Source passage:
Did the Tribunal render an award that is contrary to public policy?
[76] The applicants argue that the arbitral award should be set aside under Article 34(2)(b)(ii) of the Code because it conflicts with the public policy of Canada.
[77] In STET, at para. 73, the court held that the purpose of Article 34(2)(b)(ii) is “to guard against the enforcement of awards that are morally repugnant, or that are arrived at in a manner that is contrary to our notions of morality and justice”. Lax J. explained that the public policy ground for resisting enforcement of an arbitral award is narrowly construed. At paras. 28-30, she wrote:
The public policy ground for resisting enforcement of an arbitral award has also been narrowly construed. In Schreter v. Gasmac Inc. (1992), 1992 CanLII 7671 (ON SC), 7 O.R. (3d) 608, 89 D.L.R. (4th) 365 (Gen. Div.), Feldman J., as she then was, states at p. 623:
The concept of imposing our public policy on foreign awards is to guard against enforcement of an award which offends our local principles of justice and fairness in a fundamental way, and in a way which the parties could attribute to the fact that the award was made in another jurisdiction where the procedural or substantive rules diverge markedly from our own, or where there was ignorance or corruption on the part of the tribunal which could not be seen to be tolerated or condoned by our courts.

Given material:
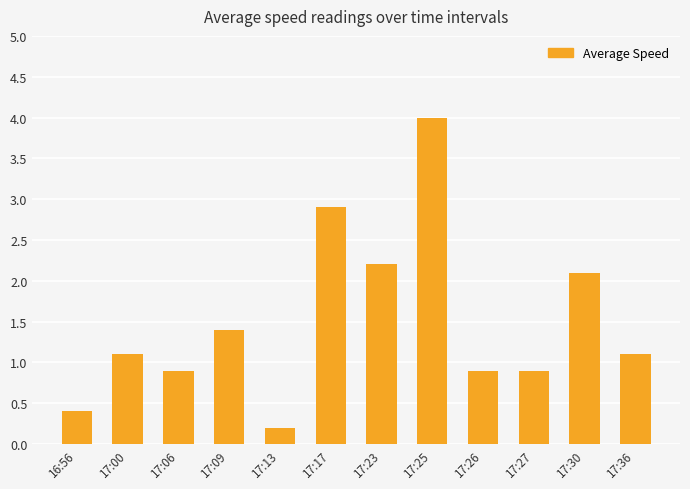

What position from the right is 17:13?

8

Tasks to carry out:
A: In the passage on setting aside an arbitral award on public policy grounds, what purpose did the court in STET assign to Article 34(2)(b)(ii)?
B: Pick up the passage on setting aside an arbitral award on public policy grounds after its final sentence and carry it forward.

Answers given:
A: Its purpose is to guard against the enforcement of awards that are morally repugnant, or that are arrived at in a manner contrary to our notions of morality and justice.

B:
At p. 624 of Schreter v. Gasmac, supra, the court quotes with approval from the decision of the United States Court of Appeals Second Circuit in Waterside Ocean Navigation Co. v. International Navigation Ltd., 737 F.2d 150 (1984) at p. 152. It was held there that public policy grounds for the setting aside of an award should apply only where enforcement would violate our "most basic notions of morality and justice". In this jurisdiction, the Ontario Court of Appeal has emphasized the care which courts must exercise in relying upon public policy as a reason for refusing enforcement of a foreign award. In Boardwalk Regency Corp. v. Maalouf (1992), 1992 CanLII 7573 (ON CA), 6 O.R. (3d) 737 at p. 743, 88 D.L.R. (4th) 612 (C.A.), the court states:
The common ground of all expressed reasons for imposing the doctrine of public policy is essential morality. This must be more than the morality of some persons and must run through the fabric of society to the extent that it is not consonant with our system of justice and general moral outlook to countenance the conduct, no matter how legal it may have been where it occurred.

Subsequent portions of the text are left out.